So I found out over the weekend that my husband of 7 years has been cheating on me. There’s no way back from this
I have two boys aged 3 and nearly 1 and live in a rented house. I work part time and can’t cover the rent/ bills etc on my own. I’m going to see citizens advice tomorrow but what are the other key things I need to put in place to support my sons and keep a roof over our heads
Citizens advice is a great start. Off the top of my head, the things you need to consider are;
– council tax reduction as a single person
– working and child tax credits. Apply asap as it’s back dated to when you apply.
– maintenance. If you are amicable you can arrange this between you in the first instance which is by far the best way. Google ‘maintenance calculator’ for an idea on how much he should be paying. Any issues, call the CMS who can do a calculation for you and collect the money but that’s very very slow!
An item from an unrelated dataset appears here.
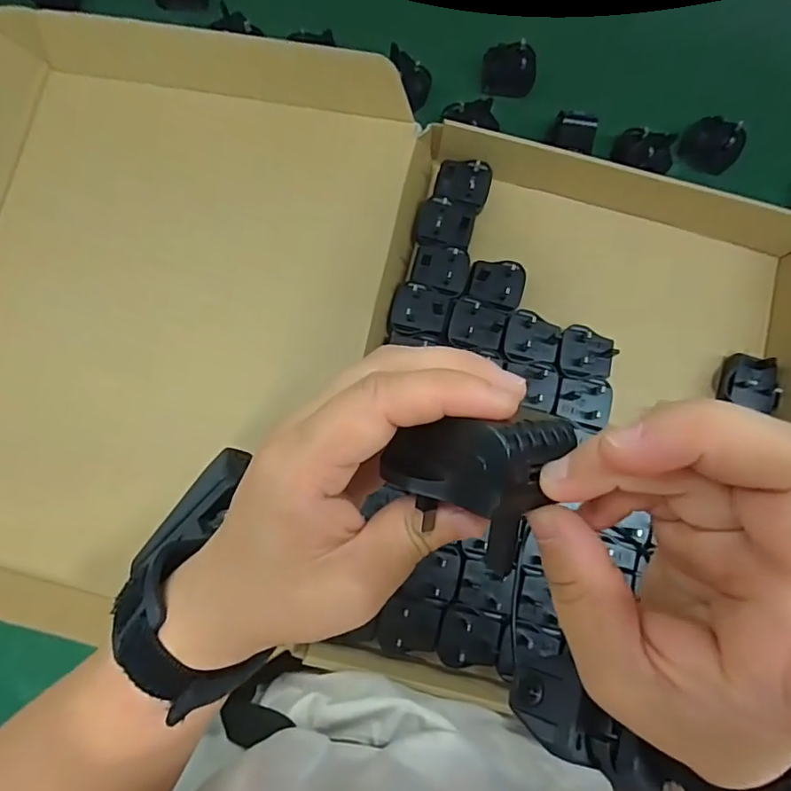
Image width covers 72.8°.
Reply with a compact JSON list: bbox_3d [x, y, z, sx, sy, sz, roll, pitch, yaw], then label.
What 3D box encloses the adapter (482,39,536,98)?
[{"bbox_3d":[0.114,-0.326,0.537,0.049,0.034,0.041,6,82,-1],"label":"adapter"}]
– talk through the divorce process with citizens advice. Depending on your circumstances, you can do much of it yourself to save money on solicitors etc.
– Consider a Parental Plan regarding his access to his children and how you will continue to parent them together. There’s a good one on the caffcass website. It’s not for everyone but is worth looking at.
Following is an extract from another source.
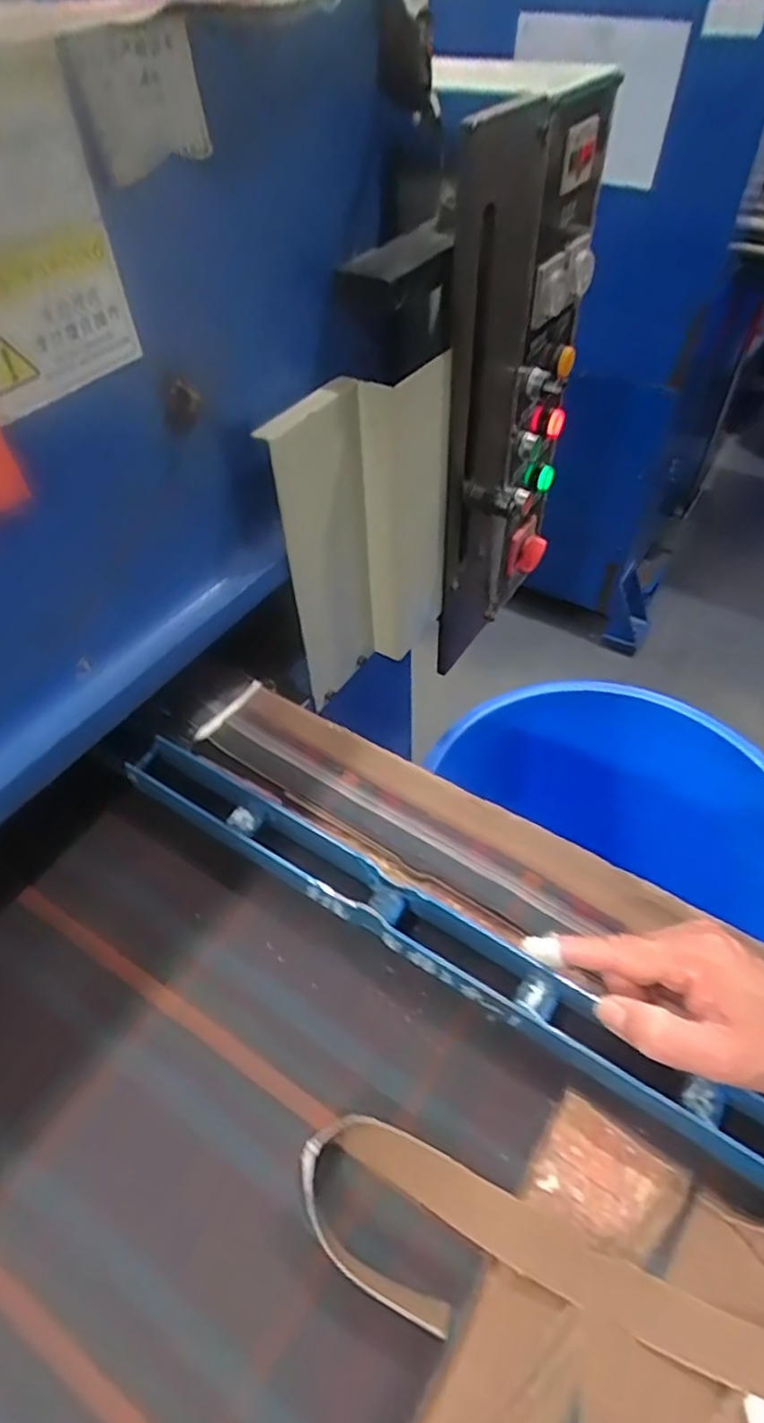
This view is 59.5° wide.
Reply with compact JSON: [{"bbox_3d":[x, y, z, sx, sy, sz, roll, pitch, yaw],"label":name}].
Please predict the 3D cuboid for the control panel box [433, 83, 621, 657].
[{"bbox_3d":[0.125,-0.279,0.659,0.084,0.477,0.254,15,50,19],"label":"control panel box"}]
Most importantly, look after yourself. I was very open and honest with everyone about what had happened and was so glad I was as I’ve had a lot of support and it’s strengthened friendships and kept me sane. If you have family or friends locally, take up any offer of help and support. If you can, get time by yourself, doing something you enjoy as it’ll make you feel better.
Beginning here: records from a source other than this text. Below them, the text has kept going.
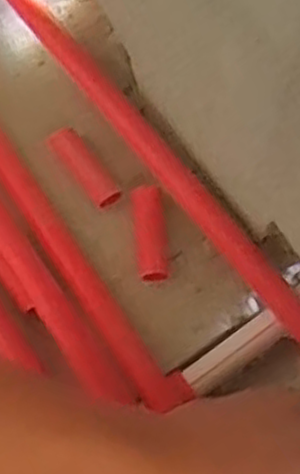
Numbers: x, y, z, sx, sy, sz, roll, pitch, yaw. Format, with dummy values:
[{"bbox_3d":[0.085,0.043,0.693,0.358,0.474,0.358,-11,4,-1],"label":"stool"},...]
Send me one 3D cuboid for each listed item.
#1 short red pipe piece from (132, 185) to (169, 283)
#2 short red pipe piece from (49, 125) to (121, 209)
[{"bbox_3d":[0.000,-0.001,0.492,0.019,0.021,0.061,-5,72,-1],"label":"short red pipe piece"},{"bbox_3d":[-0.043,-0.047,0.512,0.020,0.014,0.064,-36,75,-10],"label":"short red pipe piece"}]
It does get easier. I’m 5 months into this and some days are still pretty pants if I’m honest but my daughter and I are settling into a new normal and we’re both doing ok. Life is beginning to look up!
I also just went through my direct debits to see if there was anything I could cut to save a bit too. Tax creds also changed my payments immediately and paid for 90% of childcare while I worked as now single parent with lower income.
But ultimately as above dont try and do it all at once. Its a huge change and takes time. I am almost 2 yrs down the line and things are just about normal as life can be with just me and my babies.